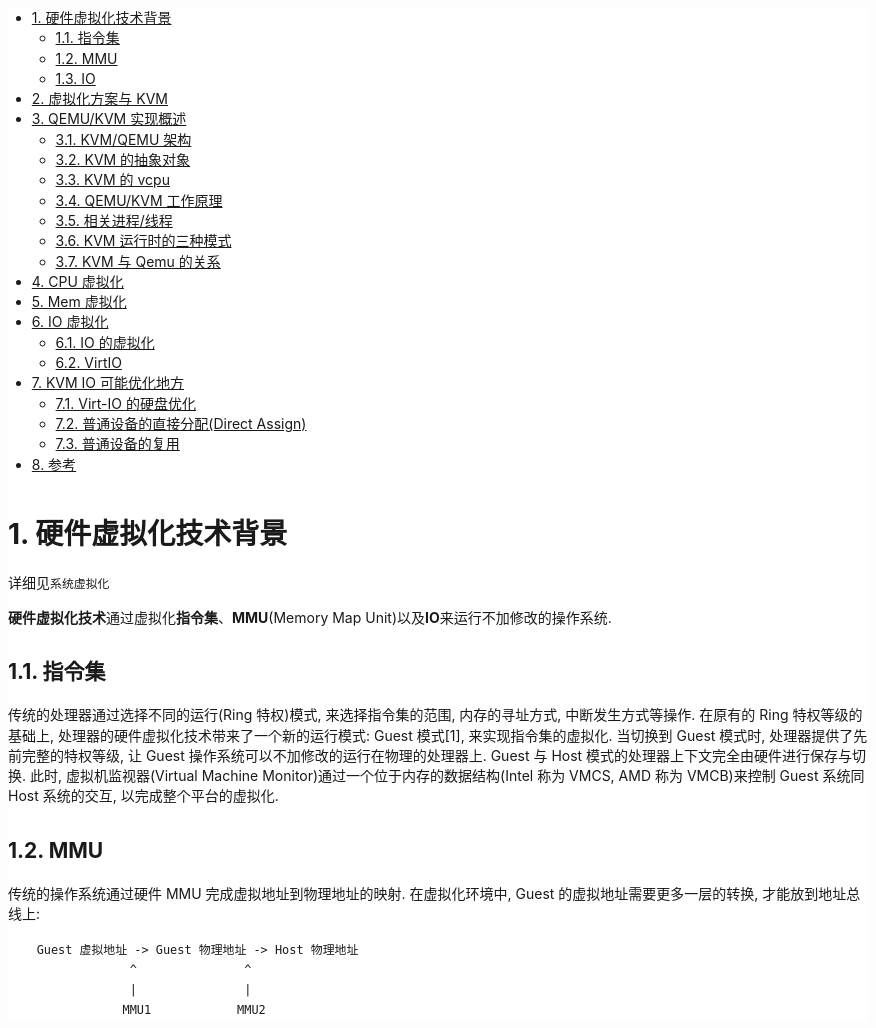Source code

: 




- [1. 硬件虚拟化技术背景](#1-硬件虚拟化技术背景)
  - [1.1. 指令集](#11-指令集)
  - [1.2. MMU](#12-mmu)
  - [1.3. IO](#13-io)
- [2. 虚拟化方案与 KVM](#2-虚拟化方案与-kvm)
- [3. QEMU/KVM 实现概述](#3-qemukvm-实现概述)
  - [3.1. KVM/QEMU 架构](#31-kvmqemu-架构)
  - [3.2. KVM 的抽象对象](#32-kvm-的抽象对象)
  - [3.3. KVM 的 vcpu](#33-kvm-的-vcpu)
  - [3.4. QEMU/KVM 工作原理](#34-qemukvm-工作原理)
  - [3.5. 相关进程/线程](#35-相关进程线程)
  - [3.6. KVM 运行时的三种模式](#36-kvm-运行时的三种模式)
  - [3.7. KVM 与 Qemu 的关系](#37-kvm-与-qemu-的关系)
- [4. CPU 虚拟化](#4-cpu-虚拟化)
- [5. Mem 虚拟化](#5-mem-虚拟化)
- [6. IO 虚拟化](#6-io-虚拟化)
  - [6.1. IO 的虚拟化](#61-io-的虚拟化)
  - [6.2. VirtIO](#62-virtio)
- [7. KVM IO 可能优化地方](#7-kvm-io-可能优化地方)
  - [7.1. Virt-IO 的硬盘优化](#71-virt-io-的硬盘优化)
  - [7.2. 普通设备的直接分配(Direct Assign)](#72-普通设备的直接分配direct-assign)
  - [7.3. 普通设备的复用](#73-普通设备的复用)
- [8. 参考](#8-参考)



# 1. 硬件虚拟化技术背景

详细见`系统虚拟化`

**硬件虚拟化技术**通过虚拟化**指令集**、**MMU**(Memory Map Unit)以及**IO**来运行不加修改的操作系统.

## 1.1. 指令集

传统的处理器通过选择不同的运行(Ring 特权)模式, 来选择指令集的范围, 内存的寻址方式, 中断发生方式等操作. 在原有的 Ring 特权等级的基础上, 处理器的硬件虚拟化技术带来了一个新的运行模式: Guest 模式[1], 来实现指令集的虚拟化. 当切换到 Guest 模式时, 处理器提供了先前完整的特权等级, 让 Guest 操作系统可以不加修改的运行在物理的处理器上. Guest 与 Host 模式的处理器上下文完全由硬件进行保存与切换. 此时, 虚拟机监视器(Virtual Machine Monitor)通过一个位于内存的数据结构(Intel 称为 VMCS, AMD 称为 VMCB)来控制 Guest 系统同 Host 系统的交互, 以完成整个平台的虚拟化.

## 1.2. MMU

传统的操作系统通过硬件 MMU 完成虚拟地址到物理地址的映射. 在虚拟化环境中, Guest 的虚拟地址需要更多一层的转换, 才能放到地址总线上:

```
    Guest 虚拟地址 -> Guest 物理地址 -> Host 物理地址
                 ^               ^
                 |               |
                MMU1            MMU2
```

* What to work on: The line containing "- [8. 参考](#8-参考)" and every line after it, through the end of the records above: output exactly those, and nothing else.

* Written response:
- [8. 参考](#8-参考)



# 1. 硬件虚拟化技术背景

详细见`系统虚拟化`

**硬件虚拟化技术**通过虚拟化**指令集**、**MMU**(Memory Map Unit)以及**IO**来运行不加修改的操作系统.

## 1.1. 指令集

传统的处理器通过选择不同的运行(Ring 特权)模式, 来选择指令集的范围, 内存的寻址方式, 中断发生方式等操作. 在原有的 Ring 特权等级的基础上, 处理器的硬件虚拟化技术带来了一个新的运行模式: Guest 模式[1], 来实现指令集的虚拟化. 当切换到 Guest 模式时, 处理器提供了先前完整的特权等级, 让 Guest 操作系统可以不加修改的运行在物理的处理器上. Guest 与 Host 模式的处理器上下文完全由硬件进行保存与切换. 此时, 虚拟机监视器(Virtual Machine Monitor)通过一个位于内存的数据结构(Intel 称为 VMCS, AMD 称为 VMCB)来控制 Guest 系统同 Host 系统的交互, 以完成整个平台的虚拟化.

## 1.2. MMU

传统的操作系统通过硬件 MMU 完成虚拟地址到物理地址的映射. 在虚拟化环境中, Guest 的虚拟地址需要更多一层的转换, 才能放到地址总线上:

```
    Guest 虚拟地址 -> Guest 物理地址 -> Host 物理地址
                 ^               ^
                 |               |
                MMU1            MMU2
```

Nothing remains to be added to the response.